Sabtu, 30 Oktober 2010

Profil Pak Amien Rais....

  Sebuah majalah pernah menjulukinya sebagai King Maker. Julukan itu merujuk pada besarnya peran Amien Rais dalam menentukan jabatan presiden pada Sidang Umum MPR 1999 dan Sidang Istimewa 2001. Padahal, perolehan suara PAN, partainya, tak sampai 10% dalam Pemilu 1999.
Cita-cita Amien waktu kuliah di Fakultas Sosial Politik Universitas Gajah Mada Yogyakarta ingin menjadi diplomat. Selesai tahun 1968, ia melanjutkan studi ke Notre Dame Catholic University di Indiana, AS. Sebelum itu ia sempat mengenyam setahun menjalani penelitian di Universitas Al-Azhar di Kairo, Mesir, sebagai siswa tamu. Di Notre Dame, ia juga mempelajari ilmu-ilmu yang berkaitan dengan Uni Sovyet dan Eropa Timur. Ia lulus dari universitas ini 1974.
Sebelum dunia politik nasional mengenal Amien, ia sudah malang melintang di dunia pendidikan dan organisasi massa keagamaan. Dari almamaternya, Universitas Gadjah Mada Yogyakarta, dia dianugerahi penghargaan sebagai guru besar di bidang ilmu politik pada 10 April 1999. Saat itu dia berpidato dengan judul pidato Pengukuhan Kuasa, Tuna Kuasa, dan Demokratisasi Kekuasaan.

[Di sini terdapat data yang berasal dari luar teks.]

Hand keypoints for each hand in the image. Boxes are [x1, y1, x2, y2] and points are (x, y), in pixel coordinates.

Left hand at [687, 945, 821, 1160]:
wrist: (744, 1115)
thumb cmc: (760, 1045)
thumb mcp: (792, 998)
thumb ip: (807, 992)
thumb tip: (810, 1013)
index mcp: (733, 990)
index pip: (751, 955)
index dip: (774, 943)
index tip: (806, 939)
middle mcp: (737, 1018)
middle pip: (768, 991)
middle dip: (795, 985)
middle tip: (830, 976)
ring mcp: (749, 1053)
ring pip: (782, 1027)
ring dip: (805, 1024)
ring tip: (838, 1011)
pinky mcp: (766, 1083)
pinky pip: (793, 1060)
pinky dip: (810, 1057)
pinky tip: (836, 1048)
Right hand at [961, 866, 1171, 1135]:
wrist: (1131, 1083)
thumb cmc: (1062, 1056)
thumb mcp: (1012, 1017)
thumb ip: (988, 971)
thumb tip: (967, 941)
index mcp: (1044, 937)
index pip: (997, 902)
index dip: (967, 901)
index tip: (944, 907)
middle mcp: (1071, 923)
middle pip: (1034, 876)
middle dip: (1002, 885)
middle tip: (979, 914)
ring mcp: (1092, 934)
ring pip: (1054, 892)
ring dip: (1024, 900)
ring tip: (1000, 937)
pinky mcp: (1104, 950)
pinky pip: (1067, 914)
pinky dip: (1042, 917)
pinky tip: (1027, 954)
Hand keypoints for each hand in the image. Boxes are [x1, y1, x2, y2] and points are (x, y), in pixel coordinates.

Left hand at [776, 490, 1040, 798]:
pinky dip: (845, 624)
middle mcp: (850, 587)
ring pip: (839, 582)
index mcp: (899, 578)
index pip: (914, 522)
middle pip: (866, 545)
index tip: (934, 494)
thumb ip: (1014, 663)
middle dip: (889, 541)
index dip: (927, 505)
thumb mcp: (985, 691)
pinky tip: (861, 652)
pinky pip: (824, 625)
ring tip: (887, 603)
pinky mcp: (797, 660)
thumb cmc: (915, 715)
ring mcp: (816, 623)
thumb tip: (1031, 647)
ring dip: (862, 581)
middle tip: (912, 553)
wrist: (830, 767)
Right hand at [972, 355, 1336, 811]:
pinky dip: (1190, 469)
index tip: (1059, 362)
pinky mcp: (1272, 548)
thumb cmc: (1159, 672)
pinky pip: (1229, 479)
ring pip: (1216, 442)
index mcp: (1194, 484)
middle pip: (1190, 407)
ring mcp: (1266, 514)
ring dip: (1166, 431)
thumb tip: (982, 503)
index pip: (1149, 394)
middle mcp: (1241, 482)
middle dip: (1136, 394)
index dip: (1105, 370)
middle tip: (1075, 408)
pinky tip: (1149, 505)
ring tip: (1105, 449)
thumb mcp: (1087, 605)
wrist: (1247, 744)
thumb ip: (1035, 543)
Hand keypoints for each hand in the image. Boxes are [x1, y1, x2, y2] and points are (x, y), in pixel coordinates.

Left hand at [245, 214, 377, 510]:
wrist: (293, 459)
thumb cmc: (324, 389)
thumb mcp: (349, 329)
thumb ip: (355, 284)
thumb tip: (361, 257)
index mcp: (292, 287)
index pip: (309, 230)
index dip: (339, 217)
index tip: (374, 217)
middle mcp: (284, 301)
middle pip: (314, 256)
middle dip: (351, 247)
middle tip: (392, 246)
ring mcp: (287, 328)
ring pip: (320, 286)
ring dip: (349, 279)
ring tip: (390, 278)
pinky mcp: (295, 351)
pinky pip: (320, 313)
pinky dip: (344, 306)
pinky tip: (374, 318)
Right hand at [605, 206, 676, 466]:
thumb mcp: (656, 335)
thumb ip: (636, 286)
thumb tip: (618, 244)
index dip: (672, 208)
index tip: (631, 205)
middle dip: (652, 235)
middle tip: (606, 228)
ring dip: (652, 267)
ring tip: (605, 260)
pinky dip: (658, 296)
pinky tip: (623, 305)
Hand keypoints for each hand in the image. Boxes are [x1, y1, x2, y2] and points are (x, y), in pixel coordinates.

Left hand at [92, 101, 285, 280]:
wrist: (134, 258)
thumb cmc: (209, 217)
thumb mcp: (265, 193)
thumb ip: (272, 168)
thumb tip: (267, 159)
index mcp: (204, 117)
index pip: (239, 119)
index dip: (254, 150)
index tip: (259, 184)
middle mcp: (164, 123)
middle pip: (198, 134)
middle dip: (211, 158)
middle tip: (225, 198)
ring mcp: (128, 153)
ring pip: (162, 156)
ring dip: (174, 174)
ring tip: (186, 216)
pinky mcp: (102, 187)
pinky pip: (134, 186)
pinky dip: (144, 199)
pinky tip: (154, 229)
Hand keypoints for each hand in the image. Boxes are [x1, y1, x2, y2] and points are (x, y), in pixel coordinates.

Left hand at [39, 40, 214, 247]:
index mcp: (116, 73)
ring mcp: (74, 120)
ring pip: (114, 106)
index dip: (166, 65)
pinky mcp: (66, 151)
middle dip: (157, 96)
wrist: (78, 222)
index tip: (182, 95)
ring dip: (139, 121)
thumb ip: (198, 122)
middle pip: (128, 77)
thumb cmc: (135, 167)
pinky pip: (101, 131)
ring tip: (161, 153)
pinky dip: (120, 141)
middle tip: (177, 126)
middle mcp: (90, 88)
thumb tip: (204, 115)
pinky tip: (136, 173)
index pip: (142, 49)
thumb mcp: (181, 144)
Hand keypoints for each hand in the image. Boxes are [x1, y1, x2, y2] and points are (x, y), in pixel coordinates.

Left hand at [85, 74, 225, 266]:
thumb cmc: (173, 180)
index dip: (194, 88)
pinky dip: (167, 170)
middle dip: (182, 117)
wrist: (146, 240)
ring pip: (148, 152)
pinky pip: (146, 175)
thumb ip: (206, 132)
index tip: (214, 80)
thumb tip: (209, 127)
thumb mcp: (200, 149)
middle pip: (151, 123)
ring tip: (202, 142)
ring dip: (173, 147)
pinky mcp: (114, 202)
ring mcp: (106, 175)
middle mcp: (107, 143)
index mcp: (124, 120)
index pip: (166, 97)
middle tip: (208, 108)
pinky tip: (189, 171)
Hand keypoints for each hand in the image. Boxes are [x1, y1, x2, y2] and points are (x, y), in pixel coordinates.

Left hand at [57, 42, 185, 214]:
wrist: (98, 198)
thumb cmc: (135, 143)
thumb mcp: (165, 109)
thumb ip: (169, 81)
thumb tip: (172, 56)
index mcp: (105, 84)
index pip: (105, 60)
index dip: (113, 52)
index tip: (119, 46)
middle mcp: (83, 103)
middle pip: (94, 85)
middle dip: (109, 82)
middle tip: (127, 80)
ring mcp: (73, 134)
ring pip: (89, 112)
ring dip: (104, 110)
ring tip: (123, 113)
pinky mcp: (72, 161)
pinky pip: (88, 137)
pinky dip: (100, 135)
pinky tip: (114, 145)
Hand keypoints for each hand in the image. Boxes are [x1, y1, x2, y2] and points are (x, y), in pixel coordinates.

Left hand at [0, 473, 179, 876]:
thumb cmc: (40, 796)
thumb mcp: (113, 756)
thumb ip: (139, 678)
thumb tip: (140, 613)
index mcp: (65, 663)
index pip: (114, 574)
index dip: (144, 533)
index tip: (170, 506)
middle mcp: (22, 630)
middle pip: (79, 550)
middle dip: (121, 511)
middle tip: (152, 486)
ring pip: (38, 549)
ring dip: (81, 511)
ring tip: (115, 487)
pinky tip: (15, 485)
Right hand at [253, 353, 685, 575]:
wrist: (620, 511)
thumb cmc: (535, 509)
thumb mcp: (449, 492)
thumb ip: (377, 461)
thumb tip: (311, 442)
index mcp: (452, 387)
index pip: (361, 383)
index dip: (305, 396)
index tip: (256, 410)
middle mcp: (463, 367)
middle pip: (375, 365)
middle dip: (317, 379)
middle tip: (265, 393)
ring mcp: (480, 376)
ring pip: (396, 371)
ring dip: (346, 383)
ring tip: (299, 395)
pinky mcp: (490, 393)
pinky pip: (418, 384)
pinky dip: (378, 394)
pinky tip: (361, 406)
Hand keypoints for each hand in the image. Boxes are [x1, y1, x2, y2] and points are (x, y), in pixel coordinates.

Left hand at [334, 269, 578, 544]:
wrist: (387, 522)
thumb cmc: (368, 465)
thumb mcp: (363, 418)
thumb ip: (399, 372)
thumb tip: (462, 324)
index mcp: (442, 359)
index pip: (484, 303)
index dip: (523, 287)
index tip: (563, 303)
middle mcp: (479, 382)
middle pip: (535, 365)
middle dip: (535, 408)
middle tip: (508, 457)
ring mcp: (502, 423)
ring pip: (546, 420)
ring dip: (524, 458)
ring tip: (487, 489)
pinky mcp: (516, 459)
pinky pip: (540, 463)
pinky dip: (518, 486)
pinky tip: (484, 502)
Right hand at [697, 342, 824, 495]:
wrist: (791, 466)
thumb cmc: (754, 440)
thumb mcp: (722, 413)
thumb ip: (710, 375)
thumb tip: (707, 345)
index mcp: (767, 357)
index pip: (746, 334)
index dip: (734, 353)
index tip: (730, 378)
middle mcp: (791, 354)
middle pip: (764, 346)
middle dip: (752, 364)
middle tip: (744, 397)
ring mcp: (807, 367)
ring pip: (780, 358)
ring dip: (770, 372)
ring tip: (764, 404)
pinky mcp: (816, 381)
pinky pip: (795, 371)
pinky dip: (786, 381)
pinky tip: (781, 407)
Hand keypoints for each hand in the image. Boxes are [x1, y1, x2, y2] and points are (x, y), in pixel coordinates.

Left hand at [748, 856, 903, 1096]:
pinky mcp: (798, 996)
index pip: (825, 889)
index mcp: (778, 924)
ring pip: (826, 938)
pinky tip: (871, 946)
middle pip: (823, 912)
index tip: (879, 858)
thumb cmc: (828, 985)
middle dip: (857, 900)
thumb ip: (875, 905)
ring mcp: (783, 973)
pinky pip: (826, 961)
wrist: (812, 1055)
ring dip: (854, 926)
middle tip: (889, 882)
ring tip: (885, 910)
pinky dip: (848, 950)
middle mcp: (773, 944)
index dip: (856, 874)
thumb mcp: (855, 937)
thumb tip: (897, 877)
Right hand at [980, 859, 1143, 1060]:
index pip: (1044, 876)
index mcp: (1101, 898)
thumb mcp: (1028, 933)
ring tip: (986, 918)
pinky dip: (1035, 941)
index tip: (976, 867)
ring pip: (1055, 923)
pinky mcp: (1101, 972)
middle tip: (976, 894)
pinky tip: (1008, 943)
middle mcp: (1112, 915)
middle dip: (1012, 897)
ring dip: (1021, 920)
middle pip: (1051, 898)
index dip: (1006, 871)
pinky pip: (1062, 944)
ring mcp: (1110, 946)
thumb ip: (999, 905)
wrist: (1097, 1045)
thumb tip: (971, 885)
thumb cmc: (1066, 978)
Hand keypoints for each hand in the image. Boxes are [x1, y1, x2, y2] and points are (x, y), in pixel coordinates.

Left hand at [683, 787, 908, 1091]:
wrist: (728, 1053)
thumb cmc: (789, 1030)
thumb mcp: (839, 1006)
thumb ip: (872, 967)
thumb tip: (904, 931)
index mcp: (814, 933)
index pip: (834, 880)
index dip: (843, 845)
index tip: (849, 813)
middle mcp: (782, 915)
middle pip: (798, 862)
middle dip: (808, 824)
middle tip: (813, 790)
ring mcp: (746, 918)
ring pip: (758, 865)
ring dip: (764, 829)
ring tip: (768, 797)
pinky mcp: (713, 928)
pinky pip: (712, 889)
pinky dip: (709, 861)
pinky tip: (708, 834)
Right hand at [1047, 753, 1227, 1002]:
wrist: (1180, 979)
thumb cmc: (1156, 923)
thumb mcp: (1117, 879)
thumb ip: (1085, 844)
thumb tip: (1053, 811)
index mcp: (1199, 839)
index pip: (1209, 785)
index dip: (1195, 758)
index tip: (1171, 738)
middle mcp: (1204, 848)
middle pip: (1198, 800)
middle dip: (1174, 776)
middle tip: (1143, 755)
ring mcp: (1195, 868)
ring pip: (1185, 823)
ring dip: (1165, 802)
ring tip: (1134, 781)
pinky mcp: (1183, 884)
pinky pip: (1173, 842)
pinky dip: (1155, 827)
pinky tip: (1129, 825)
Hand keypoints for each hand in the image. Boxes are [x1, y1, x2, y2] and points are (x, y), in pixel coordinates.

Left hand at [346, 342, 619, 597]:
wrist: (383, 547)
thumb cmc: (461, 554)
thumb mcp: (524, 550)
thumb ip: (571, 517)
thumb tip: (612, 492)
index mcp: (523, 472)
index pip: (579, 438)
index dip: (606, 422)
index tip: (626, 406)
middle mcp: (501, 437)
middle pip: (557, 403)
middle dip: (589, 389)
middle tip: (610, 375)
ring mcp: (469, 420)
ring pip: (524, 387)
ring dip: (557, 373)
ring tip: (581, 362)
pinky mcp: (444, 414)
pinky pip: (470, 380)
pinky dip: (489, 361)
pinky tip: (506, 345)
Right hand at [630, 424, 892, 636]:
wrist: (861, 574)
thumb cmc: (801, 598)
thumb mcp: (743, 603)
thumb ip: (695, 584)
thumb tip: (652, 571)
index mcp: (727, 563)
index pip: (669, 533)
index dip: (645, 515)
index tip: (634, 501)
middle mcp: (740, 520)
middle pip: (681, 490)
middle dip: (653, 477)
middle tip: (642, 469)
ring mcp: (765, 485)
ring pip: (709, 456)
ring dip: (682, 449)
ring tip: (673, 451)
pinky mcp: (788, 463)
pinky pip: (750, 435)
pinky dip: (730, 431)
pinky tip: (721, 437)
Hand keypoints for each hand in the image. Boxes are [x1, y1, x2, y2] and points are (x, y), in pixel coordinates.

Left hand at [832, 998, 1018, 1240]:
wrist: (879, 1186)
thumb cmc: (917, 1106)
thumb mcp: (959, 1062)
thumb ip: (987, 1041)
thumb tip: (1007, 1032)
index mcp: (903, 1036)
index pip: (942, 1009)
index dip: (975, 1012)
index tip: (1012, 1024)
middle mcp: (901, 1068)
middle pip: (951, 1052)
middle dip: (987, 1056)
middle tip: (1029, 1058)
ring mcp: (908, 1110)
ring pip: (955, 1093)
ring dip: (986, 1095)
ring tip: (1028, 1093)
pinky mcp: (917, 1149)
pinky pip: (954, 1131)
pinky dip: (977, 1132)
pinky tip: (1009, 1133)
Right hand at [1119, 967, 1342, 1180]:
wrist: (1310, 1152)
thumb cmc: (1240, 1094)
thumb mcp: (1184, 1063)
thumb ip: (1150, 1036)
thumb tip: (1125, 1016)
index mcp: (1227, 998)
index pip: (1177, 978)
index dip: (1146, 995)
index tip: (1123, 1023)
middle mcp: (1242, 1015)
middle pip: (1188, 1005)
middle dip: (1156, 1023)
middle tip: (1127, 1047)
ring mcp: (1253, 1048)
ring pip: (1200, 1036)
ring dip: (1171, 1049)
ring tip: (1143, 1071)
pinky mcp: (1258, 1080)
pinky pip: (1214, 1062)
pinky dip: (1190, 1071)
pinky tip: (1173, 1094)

Amien dibesarkan dalam keluarga guru yang peduli dengan pendidikan. Ia lahir di Solo, 26 April 1944, dari pasangan H Syuhud Rasyid dan Sudalmiyah. Syuhud sejak kecil sudah dikirim ayahnya, Umar Rais, untuk belajar di Madrasah Mualimin Muhammadiyah Yogyakarta. Saat lulus, Syuhud langsung mengajar di sekolah-sekolah Muhammadiyah di berbagai kota di Indonesia, seperti Palembang, Pare-pare, dan Pekalongan. Di Pekalongan inilah Syuhud bersahabat karib dengan Muhammad Adnan, ayah Adi Sasono, mantan Ketua Umum ICMI.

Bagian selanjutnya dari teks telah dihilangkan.